Please quote the listing below word for word, keeping each line as it appears.

───── MATERIAL TO PROCESS ─────

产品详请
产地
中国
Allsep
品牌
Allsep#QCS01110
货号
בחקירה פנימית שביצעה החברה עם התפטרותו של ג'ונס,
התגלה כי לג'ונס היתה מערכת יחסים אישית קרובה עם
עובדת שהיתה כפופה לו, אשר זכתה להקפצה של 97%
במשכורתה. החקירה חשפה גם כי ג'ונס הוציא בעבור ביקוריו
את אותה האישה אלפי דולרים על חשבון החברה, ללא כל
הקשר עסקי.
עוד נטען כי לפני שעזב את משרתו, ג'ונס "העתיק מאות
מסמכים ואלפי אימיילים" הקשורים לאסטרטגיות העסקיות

─────

REPLY:
产品详请
产地
中国
Allsep
品牌
Allsep#QCS01110
货号
בחקירה פנימית שביצעה החברה עם התפטרותו של ג'ונס,
התגלה כי לג'ונס היתה מערכת יחסים אישית קרובה עם
עובדת שהיתה כפופה לו, אשר זכתה להקפצה של 97%
במשכורתה. החקירה חשפה גם כי ג'ונס הוציא בעבור ביקוריו
את אותה האישה אלפי דולרים על חשבון החברה, ללא כל
הקשר עסקי.
עוד נטען כי לפני שעזב את משרתו, ג'ונס "העתיק מאות
מסמכים ואלפי אימיילים" הקשורים לאסטרטגיות העסקיות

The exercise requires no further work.